Шрифт:
Закладка:
Однако их представитель в Нью-Йорке был не такого характера. Как, впрочем, и вообще.
-
Все шло хорошо.
Это была идея моего ассистента - снять концертный фильм вместе с концертным альбомом и попросить японскую компанию вложить в него деньги.
Она пригласила молодого режиссера, чтобы тот снял фильм. Она сказала мне, что Роберт Берден одобрил кандидатуру молодого режиссера. Роберт Берден был человеком, которому я безоговорочно доверял. Он смонтировал и сохранил первый эпизод "Рыбалки с Джоном", а также клип The Lounge Lizards "Big Heart".
Если Роберт, который почти никого не уважал, доверял способностям этого парня как режиссера, значит, он был мне по душе. Но Роберт умирал от СПИДа. Он был очень болен, и я не собирался звонить ему и выяснять, действительно ли он поручился за этого молодого режиссера, которого пригласили.
Группа была в огне на протяжении всего тура.

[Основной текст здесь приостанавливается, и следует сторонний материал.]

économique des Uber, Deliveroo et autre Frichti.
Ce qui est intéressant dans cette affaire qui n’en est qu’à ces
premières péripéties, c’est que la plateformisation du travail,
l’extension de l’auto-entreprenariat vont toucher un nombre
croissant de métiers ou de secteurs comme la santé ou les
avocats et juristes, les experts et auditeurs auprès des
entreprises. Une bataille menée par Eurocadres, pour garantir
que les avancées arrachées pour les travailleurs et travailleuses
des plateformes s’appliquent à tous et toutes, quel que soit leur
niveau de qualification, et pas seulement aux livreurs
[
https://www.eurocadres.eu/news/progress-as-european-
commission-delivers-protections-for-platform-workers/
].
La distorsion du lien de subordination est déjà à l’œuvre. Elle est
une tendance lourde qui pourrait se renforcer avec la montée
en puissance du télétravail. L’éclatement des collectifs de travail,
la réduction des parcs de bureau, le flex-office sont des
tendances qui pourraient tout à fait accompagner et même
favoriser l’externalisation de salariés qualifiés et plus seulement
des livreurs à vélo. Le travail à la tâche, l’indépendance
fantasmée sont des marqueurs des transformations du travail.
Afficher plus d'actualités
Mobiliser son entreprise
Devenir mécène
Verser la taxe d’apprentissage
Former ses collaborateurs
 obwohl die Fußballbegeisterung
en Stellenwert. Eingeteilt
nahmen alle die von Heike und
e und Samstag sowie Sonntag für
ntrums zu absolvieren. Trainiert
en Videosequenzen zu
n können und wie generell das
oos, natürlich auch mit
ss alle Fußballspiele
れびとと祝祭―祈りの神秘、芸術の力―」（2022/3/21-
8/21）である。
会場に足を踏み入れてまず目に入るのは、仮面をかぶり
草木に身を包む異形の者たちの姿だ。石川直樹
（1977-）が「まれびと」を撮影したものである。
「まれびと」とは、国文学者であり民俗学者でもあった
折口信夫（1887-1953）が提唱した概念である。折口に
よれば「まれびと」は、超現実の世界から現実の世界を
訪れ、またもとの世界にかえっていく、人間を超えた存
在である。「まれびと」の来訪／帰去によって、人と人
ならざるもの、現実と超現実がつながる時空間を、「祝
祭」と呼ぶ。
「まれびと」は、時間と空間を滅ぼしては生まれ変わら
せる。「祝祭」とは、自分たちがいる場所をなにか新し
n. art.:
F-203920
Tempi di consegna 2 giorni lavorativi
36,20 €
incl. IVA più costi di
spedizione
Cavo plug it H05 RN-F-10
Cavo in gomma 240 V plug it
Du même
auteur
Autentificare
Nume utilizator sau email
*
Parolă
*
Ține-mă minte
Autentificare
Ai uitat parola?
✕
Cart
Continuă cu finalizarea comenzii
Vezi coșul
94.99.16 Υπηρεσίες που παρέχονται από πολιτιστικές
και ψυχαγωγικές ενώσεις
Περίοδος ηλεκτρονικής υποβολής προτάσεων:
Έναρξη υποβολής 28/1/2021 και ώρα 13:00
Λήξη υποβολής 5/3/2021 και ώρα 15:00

С каждым вечером мы становились все лучше и лучше.
Мы были хорошо смазаны, и звучало это потрясающе.
Нам предстояло отыграть четыре ночи в Берлине в Quartier Latin.
Ничто не могло пойти не так.
По дороге на первый концерт я поднял глаза к небу и сказал: "Спасибо. Спасибо за эту возможность".
Но оборудование было просто катастрофой. До этого у нас каждый вечер в туре было приличное оборудование, но теперь, когда звукозаписывающая компания организовывала и оплачивала его, оно, конечно, было отстойным.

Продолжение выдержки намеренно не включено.